Le barbelé

Laurent Hellot – 2015 © Médium toi-même ! - http://www.mediumtoimeme.net

Tendu, torsadé et droit. Hérissé de piquants. Rigide et indifférent aux lambeaux qui oscillent sur ses pointes.

Il se tient là, à la frontière de deux mondes : la liberté et l’ennui. L’ouvert et le clos. L’infini et le contraint.

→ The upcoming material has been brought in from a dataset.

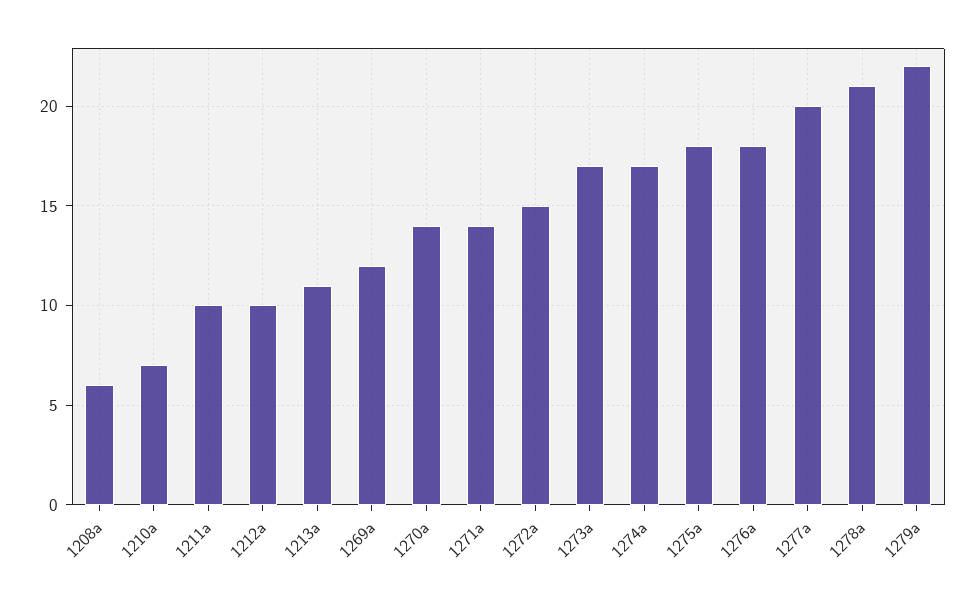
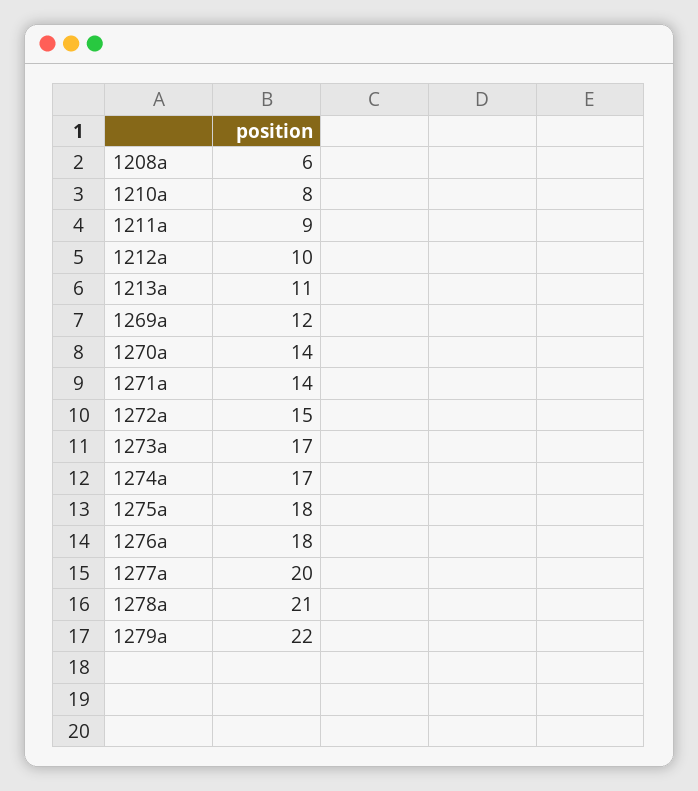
1210a: 7 -> 8
1211a: 10 -> 9

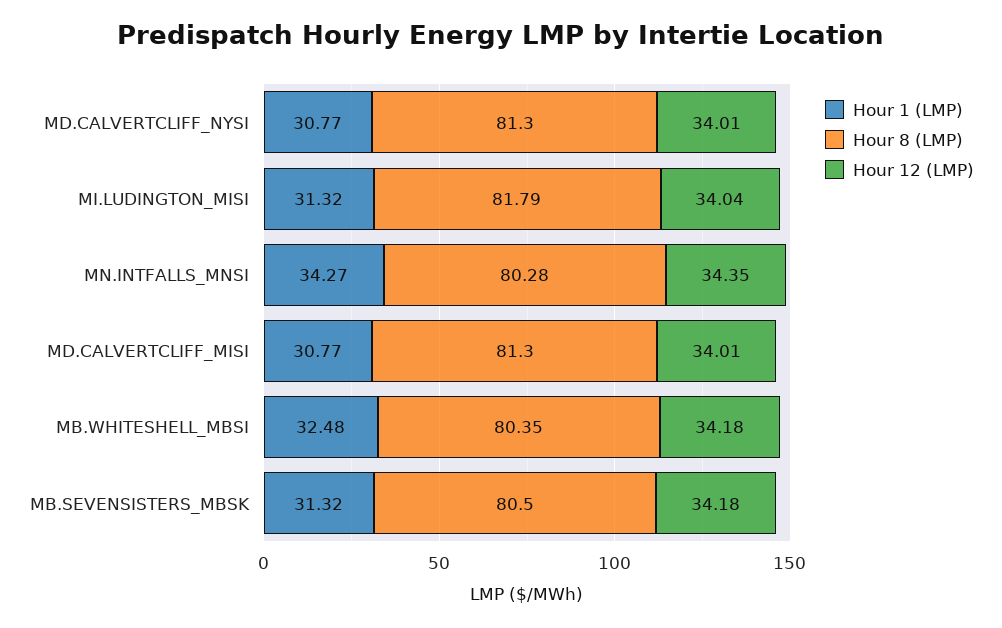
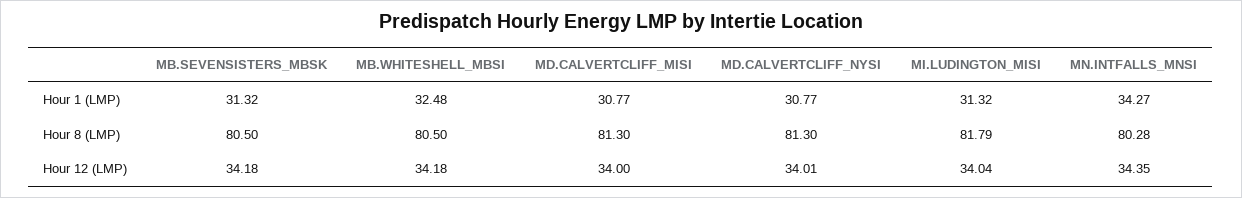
Hour 12 (LMP), MD.CALVERTCLIFF_MISI: 34.01 -> 34
Hour 8 (LMP), MB.WHITESHELL_MBSI: 80.35 -> 80.5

Il se contente d’être, à sa façon, tranchante et implacable, imparable et froide. Il ne cherche pas à savoir le pourquoi du comment. Il agit selon ce qui lui a été enseigné : barrer, à tout prix, arrêter quel qu’en soit l’objet, déchirer si l’insistance se fait. Il arrache, il griffe, il lacère ce qui ose l’affronter, animal ou humain, il n’en fait pas une question de choix mais une priorité d’exécution. C’est confortable en réalité : observer l’être qui s’avance, attendre son arrivée, noter ses circonvolutions, son arrêt devant la barrière érigée, et l’assaut prévisible, puis l’inévitable échec, les cris de douleurs et de frustrations, la tristesse et le renoncement. La victoire totale, à chaque fois, telle une évidente vérité.

 

Ce barbelé, cet orgueil installé, cette suffisance à brimer, à limiter, à blesser.

Ce barbelé, cet absurde frein érigé, ce mur de fer méprisant, ce squelette humiliant.

 

Il ne faudra pas chercher bien loin la raison de son démantèlement. Trop de colère contenue, trop de rage enfermée, trop de dédain symbolisé.

Aussi, ce matin, cet enfant, qui s’approche, un panier à la main. Dedans, des champignons, quelques mûres, une fleur de champ. Et un sourire espiègle surtout. Il lève la tête devant l’obstacle, le trouve très haut, dangereux aussi. Il se décide pourtant à l’affronter, car il a vu, là derrière, la mare et les oiseaux, le vieux pommier et son écureuil, et il veut aller les saluer. Il ne fait pas comme tous les autres, malgré tout. Il ne prend pas d’assaut ce monument de rouille et de bois. Il… s’aplatit ! Il passe dessous, tout simplement. Sans angoisse, ni forfanterie, avec un naturel confondant. Il se redresse ensuite, s’époussette un peu, attrape son panier, retrouve le sourire qu’il avait délaissé le temps de ces acrobaties. Et poursuit son chemin, tranquille, heureux.

 

Le barbelé est vaincu. Ses pièges contournés. Sa force battue en brèche. Sa façade sophistiquée éventée.

Un obstacle comme tant d’autres dans nos vies. Un frein qui ne subsiste que parce que nous le considérons immuable. À tort. Alors qu’il suffit de se poser, de l’appréhender, et de le dépasser, sans même le sentir, avec aisance et légèreté.

Les prisons n’ont qu’un temps. Celui de la résignation et de l’abandon. Elles sont faites pour être écroulées, pour que les trésors contenus en leurs murs finissent par déborder de tous les interstices existants, sous la pression de leurs richesses inaltérables.

 

Être celui qui n’accepte pas. De baisser les bras, de soupirer.

Être celui qui ne renonce pas. Contre la vanité et l’apparat.

Être celui qui avance, en dépit des boulets à ses pieds.

Être celui qui sait qu’il n’a rien à prouver, mais à exister, envers et contre tout.

 

Et gagner son salut, sa rédemption, à force de volonté et de certitudes ancrées, sous les vivats de la foule amassée, pour enfin prendre place parmi cette multitude, cette famille innombrable qu’est le genre humain.